Little did I know that most Orange runners are unfamiliar with the standard last control-to-finish notation on the clue sheets, or with the fact that streamered routes marked on the map are mandatory. This issue usually does not come up at A-meets, at which the Orange M- and F-16's are most often orienteers' kids and are well acquainted with the rules. One after one, the early Orange finishers shortcut through the horsemen's area, in plain view of a pair of unhappy rangers who were painting a park shelter. It was clear that cutting through saved those runners some time, and put those who dutifully played by the rules at a disadvantage, so I instructed the finish crew to send the shortcutters back to the last control and tell them to follow the streamers this time. This did not work, as an Orange finisher refused to do so and threatened the course setter with eternal damnation for his mistreatment. So I had to go find a bored-looking orienteer in the results area and ask him to guide the Oranges along the proper path. After that, things went smoothly, at the expense of this person's time.
Yet another problem arose the morning before the event as I woke up at my campsite to find out that one of the yet-to-be placed e-punch units lit a red LED which I presumed to be a battery low indicator. I could not see the yellow "pulse" LED, which flashes every few seconds, on the bottom of the unit.
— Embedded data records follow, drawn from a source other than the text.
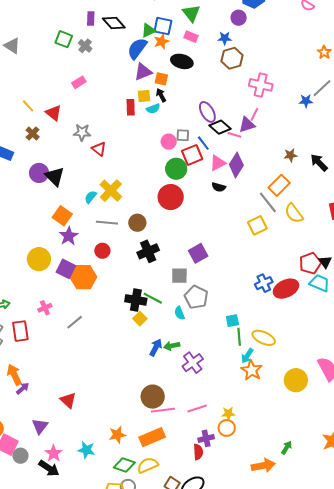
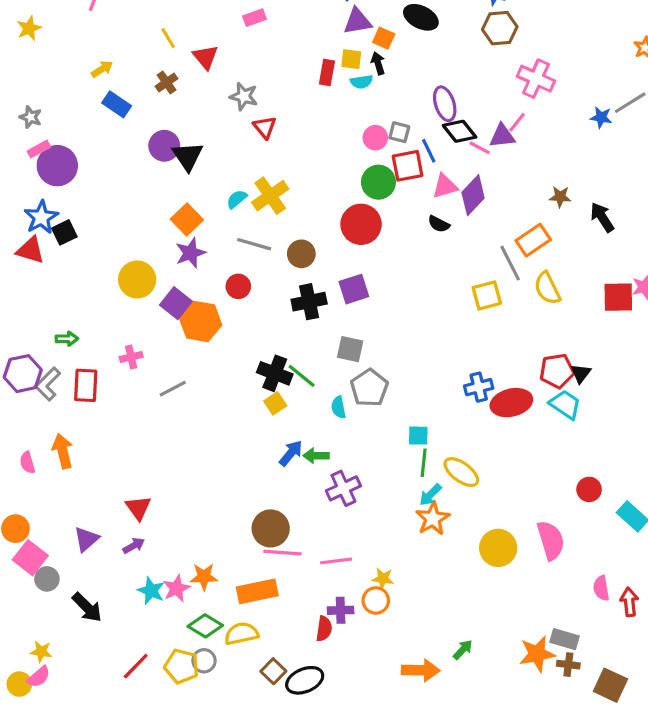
purple square: (198, 253) -> (354, 289), moved
purple arrow: (23, 388) -> (134, 546), moved
pink star: (54, 453) -> (177, 588), moved

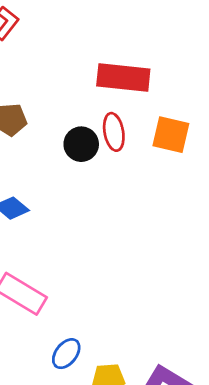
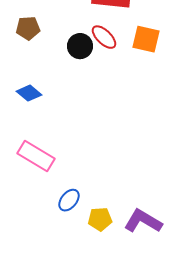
red ellipse: (114, 132) -> (104, 37), turned -36

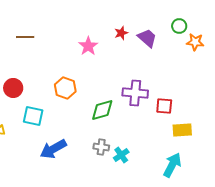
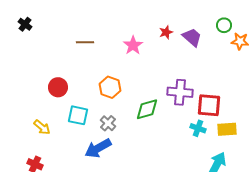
brown line: (25, 37) -> (85, 42), moved
red square: (164, 106) -> (209, 105), size x1.4
gray cross: (101, 147) -> (108, 123), moved, turned 35
cyan cross: (121, 155) -> (198, 128), moved, turned -35

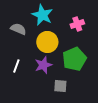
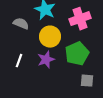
pink cross: (77, 24) -> (80, 19), size x1.5
gray square: (60, 86) -> (87, 81), moved

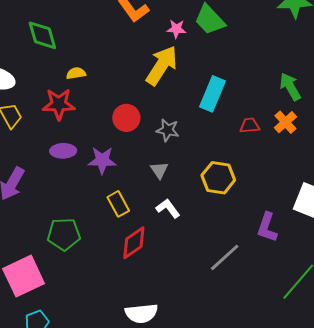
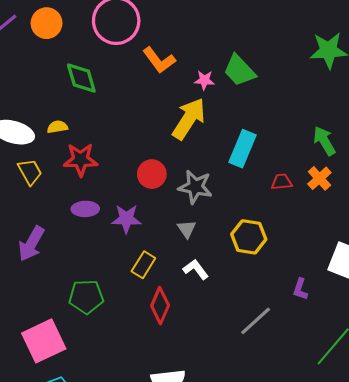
green diamond: (42, 35) -> (81, 78), moved
yellow semicircle: (76, 73) -> (57, 127), moved
gray star: (168, 130) -> (195, 187), size x1.4
yellow rectangle: (118, 204) -> (143, 265), turned 60
purple L-shape: (267, 227) -> (300, 289), size x0.7
red diamond: (134, 243) -> (160, 306), turned -32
Curious, I checked the rest of the units on the picnic table. About half of them did not have pulse. I panicked and replaced the presumed-dead units with spares, and later went out and replaced a couple of close units already in the woods with spares. I thought that there was some sort of mass malfunction owing to the very wet weather overnight. When I brought the deceased units back to the e-punch guru, Robert Lewis, he showed me that they weren't dead at all. Rather, they had the pulse LED in a place different from the other units, which was harder to see. In the middle of the commotion, I forgot to put out the last remaining White control, in plain view of the finish. The early White finishers found it out, and the control was quickly placed. Still, some people were inconvenienced as the course setter was more concerned with keeping the e-punch system working and the advanced runners happy, rather than making sure the White course was taken proper care of. One has to wonder whether technology is an asset or a liability.
I think this covers the problems. The rest of the courses were, in the majority's view, fair and exciting. Would you personally prefer flawless events, held nearly to A-meet standards, or imperfect ones such as Sunday's, but with interesting courses, and offered at twice the frequency? It's up to you to decide.